Transcribe the records that follow. Keep every word exactly, and drop the pictures.

──────

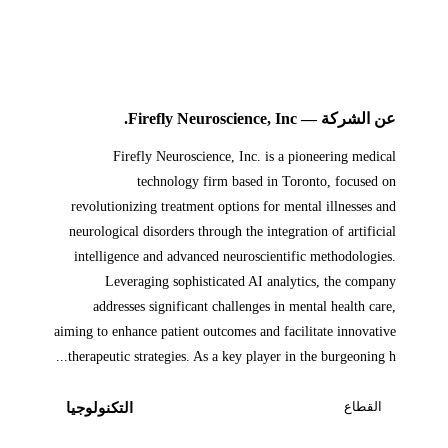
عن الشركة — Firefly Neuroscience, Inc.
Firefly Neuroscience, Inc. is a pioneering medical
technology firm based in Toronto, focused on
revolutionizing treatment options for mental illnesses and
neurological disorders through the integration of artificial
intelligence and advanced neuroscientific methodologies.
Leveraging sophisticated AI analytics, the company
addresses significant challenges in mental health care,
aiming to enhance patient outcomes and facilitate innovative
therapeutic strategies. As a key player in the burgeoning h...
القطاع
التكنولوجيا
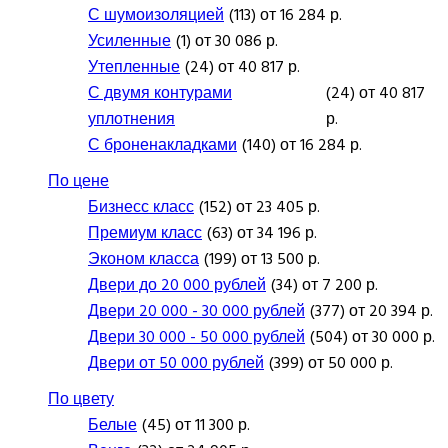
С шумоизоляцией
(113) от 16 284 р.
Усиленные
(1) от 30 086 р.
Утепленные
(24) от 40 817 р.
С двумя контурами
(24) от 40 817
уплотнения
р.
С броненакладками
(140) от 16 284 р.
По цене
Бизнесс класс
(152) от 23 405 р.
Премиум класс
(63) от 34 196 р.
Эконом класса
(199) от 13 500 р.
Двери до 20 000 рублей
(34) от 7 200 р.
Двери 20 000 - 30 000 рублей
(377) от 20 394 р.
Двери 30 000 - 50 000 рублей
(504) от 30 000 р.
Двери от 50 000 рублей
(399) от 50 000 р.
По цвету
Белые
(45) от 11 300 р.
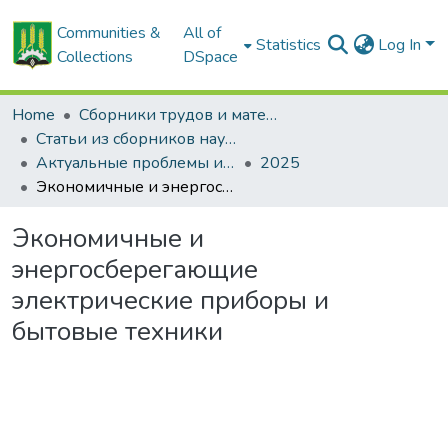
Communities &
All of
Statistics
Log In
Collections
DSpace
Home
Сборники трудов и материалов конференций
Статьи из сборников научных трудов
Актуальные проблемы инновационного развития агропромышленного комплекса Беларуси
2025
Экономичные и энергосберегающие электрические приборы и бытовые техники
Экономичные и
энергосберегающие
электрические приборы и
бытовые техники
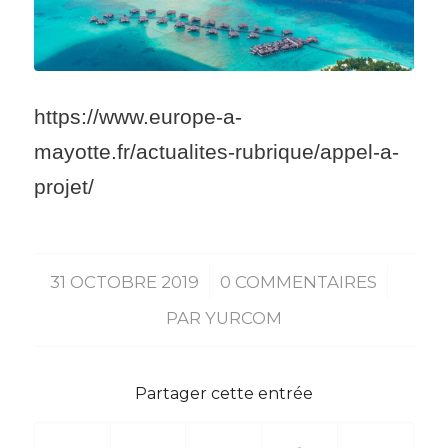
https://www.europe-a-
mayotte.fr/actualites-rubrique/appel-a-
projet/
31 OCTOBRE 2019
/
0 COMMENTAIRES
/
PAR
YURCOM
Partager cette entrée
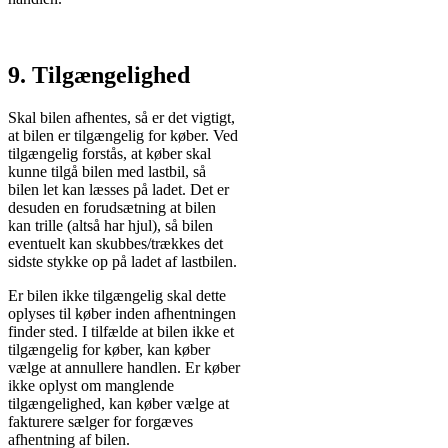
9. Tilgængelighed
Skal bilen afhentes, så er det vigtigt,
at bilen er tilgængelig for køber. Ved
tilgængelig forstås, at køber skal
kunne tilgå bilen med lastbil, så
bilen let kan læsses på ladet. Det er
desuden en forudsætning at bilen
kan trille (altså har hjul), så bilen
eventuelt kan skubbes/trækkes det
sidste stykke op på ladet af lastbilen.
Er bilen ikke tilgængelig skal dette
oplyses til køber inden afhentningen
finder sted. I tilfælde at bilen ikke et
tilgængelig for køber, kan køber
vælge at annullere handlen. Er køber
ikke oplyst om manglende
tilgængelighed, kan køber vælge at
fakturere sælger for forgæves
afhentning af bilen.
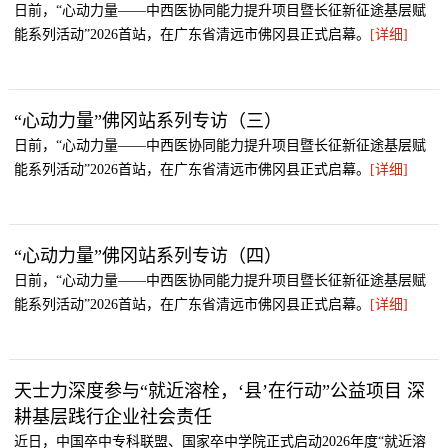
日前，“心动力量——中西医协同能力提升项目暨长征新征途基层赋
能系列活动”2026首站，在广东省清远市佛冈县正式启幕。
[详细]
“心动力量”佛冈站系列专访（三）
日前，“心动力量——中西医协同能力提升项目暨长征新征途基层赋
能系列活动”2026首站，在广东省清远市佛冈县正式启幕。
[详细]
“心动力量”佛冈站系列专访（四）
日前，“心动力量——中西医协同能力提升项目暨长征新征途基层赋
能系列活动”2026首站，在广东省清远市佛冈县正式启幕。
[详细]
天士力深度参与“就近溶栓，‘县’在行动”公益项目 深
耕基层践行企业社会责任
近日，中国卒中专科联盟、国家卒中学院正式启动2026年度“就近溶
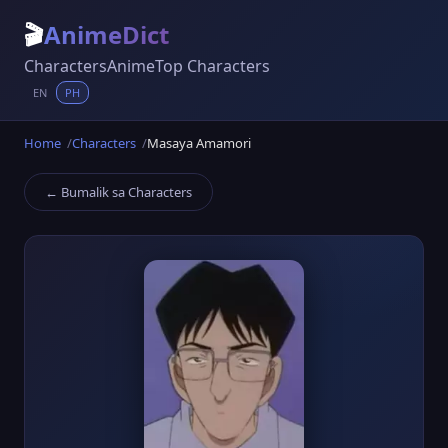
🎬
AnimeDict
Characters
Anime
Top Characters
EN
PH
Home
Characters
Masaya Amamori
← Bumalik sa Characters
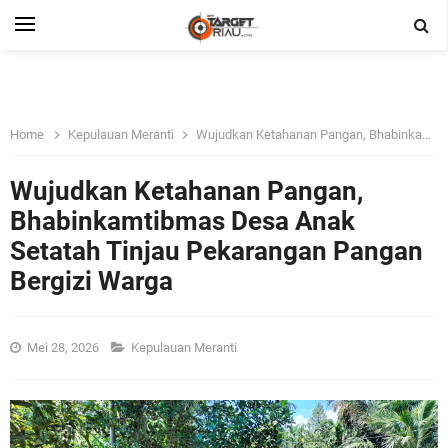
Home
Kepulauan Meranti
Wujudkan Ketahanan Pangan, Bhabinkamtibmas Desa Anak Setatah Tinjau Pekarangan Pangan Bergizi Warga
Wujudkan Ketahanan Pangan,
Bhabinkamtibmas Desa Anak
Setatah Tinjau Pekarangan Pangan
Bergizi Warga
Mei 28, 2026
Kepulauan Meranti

──────

Answer to this problem.
عن الشركة — Firefly Neuroscience, Inc.
Firefly Neuroscience, Inc. is a pioneering medical
technology firm based in Toronto, focused on
revolutionizing treatment options for mental illnesses and
neurological disorders through the integration of artificial
intelligence and advanced neuroscientific methodologies.
Leveraging sophisticated AI analytics, the company
addresses significant challenges in mental health care,
aiming to enhance patient outcomes and facilitate innovative
therapeutic strategies. As a key player in the burgeoning h...
القطاع
التكنولوجيا
С шумоизоляцией
(113) от 16 284 р.
Усиленные
(1) от 30 086 р.
Утепленные
(24) от 40 817 р.
С двумя контурами
(24) от 40 817
уплотнения
р.
С броненакладками
(140) от 16 284 р.
По цене
Бизнесс класс
(152) от 23 405 р.
Премиум класс
(63) от 34 196 р.
Эконом класса
(199) от 13 500 р.
Двери до 20 000 рублей
(34) от 7 200 р.
Двери 20 000 - 30 000 рублей
(377) от 20 394 р.
Двери 30 000 - 50 000 рублей
(504) от 30 000 р.
Двери от 50 000 рублей
(399) от 50 000 р.
По цвету
Белые
(45) от 11 300 р.
Communities &
All of
Statistics
Log In
Collections
DSpace
Home
Сборники трудов и материалов конференций
Статьи из сборников научных трудов
Актуальные проблемы инновационного развития агропромышленного комплекса Беларуси
2025
Экономичные и энергосберегающие электрические приборы и бытовые техники
Экономичные и
энергосберегающие
электрические приборы и
бытовые техники
https://www.europe-a-
mayotte.fr/actualites-rubrique/appel-a-
projet/
31 OCTOBRE 2019
/
0 COMMENTAIRES
/
PAR
YURCOM
Partager cette entrée
9. Tilgængelighed
Skal bilen afhentes, så er det vigtigt,
at bilen er tilgængelig for køber. Ved
tilgængelig forstås, at køber skal
kunne tilgå bilen med lastbil, så
bilen let kan læsses på ladet. Det er
desuden en forudsætning at bilen
kan trille (altså har hjul), så bilen
eventuelt kan skubbes/trækkes det
sidste stykke op på ladet af lastbilen.
Er bilen ikke tilgængelig skal dette
oplyses til køber inden afhentningen
finder sted. I tilfælde at bilen ikke et
tilgængelig for køber, kan køber
vælge at annullere handlen. Er køber
ikke oplyst om manglende
tilgængelighed, kan køber vælge at
fakturere sælger for forgæves
afhentning af bilen.
日前，“心动力量——中西医协同能力提升项目暨长征新征途基层赋
能系列活动”2026首站，在广东省清远市佛冈县正式启幕。
[详细]
“心动力量”佛冈站系列专访（三）
日前，“心动力量——中西医协同能力提升项目暨长征新征途基层赋
能系列活动”2026首站，在广东省清远市佛冈县正式启幕。
[详细]
“心动力量”佛冈站系列专访（四）
日前，“心动力量——中西医协同能力提升项目暨长征新征途基层赋
能系列活动”2026首站，在广东省清远市佛冈县正式启幕。
[详细]
天士力深度参与“就近溶栓，‘县’在行动”公益项目 深
耕基层践行企业社会责任
近日，中国卒中专科联盟、国家卒中学院正式启动2026年度“就近溶
🎬
AnimeDict
Characters
Anime
Top Characters
EN
PH
Home
Characters
Masaya Amamori
← Bumalik sa Characters
Home
Kepulauan Meranti
Wujudkan Ketahanan Pangan, Bhabinkamtibmas Desa Anak Setatah Tinjau Pekarangan Pangan Bergizi Warga
Wujudkan Ketahanan Pangan,
Bhabinkamtibmas Desa Anak
Setatah Tinjau Pekarangan Pangan
Bergizi Warga
Mei 28, 2026
Kepulauan Meranti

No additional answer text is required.